====== RECORDS FOR THE TASK

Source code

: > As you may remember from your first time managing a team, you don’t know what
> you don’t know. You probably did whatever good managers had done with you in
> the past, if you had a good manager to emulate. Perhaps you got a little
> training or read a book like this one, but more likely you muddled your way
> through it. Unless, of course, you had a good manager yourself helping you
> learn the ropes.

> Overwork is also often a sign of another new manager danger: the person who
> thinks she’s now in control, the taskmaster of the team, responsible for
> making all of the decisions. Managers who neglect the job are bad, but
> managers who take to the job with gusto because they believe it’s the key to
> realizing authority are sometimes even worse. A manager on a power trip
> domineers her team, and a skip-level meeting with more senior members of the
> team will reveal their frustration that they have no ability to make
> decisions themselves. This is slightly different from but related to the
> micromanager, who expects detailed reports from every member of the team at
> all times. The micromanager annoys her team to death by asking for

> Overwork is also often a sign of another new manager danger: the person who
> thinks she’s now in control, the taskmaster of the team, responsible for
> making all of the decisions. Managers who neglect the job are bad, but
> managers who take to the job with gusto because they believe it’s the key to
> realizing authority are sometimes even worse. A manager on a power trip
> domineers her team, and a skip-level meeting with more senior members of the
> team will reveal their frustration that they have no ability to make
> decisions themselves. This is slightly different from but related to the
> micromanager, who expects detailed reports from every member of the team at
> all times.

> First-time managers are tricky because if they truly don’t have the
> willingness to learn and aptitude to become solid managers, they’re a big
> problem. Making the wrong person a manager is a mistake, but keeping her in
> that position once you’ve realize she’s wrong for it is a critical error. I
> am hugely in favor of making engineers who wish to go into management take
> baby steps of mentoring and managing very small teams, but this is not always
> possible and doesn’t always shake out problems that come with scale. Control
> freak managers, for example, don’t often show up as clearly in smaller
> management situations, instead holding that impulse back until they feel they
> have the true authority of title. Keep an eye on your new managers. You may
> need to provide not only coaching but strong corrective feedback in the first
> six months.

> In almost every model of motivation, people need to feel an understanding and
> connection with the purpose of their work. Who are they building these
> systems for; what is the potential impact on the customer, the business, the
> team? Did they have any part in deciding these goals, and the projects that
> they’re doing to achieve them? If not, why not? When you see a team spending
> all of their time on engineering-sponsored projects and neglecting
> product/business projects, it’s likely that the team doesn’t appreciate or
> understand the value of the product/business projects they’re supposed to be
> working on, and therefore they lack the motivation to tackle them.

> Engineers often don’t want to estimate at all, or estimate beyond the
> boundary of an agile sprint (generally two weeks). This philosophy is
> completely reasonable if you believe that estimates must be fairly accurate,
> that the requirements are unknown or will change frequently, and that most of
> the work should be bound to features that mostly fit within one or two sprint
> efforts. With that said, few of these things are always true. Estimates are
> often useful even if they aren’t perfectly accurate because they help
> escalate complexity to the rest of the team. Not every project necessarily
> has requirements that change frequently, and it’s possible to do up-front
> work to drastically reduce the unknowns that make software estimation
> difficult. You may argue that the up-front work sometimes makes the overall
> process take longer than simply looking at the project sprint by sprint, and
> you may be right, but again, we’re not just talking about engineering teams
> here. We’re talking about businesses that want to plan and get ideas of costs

============
====== RECORDS FOR THE TASK

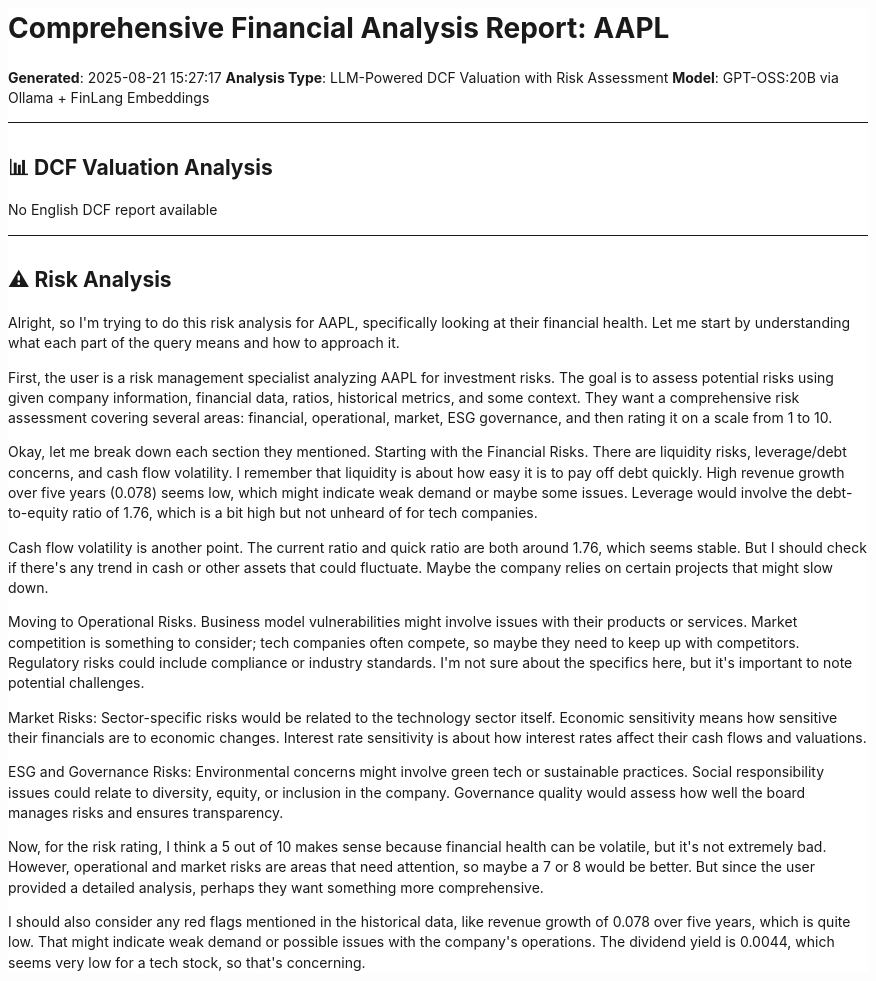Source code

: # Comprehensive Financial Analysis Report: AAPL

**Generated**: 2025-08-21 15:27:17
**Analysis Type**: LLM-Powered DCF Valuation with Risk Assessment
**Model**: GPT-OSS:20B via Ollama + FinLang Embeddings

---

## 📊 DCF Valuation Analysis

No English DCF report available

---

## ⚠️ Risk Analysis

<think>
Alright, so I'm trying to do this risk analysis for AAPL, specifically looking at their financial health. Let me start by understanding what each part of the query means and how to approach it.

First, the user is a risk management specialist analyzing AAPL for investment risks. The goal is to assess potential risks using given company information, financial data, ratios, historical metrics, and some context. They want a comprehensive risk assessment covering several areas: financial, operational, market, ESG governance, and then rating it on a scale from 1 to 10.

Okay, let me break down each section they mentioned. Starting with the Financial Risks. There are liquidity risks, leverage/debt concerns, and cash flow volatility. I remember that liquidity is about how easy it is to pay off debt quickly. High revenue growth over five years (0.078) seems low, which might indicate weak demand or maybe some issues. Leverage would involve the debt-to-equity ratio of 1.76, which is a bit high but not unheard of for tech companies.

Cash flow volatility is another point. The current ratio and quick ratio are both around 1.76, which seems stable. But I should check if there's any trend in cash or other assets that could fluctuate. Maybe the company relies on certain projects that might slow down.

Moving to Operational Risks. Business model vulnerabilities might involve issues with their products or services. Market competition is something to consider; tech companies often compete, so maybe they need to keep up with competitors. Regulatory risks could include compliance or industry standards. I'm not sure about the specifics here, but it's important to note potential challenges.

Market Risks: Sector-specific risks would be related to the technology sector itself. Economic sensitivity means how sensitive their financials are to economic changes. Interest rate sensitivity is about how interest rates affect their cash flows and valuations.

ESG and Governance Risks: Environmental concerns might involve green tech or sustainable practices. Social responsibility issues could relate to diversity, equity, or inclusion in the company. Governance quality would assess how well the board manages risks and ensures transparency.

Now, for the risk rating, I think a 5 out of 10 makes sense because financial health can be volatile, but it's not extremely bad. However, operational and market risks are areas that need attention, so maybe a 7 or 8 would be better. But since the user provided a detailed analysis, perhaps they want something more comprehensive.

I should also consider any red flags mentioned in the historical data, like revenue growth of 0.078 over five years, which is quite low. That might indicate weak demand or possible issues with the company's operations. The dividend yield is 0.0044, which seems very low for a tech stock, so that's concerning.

============

Looking at the entries above, count the lines that contain the string "learn", then give the number and nothing else.

**EXERCISE OUTPUT:** 2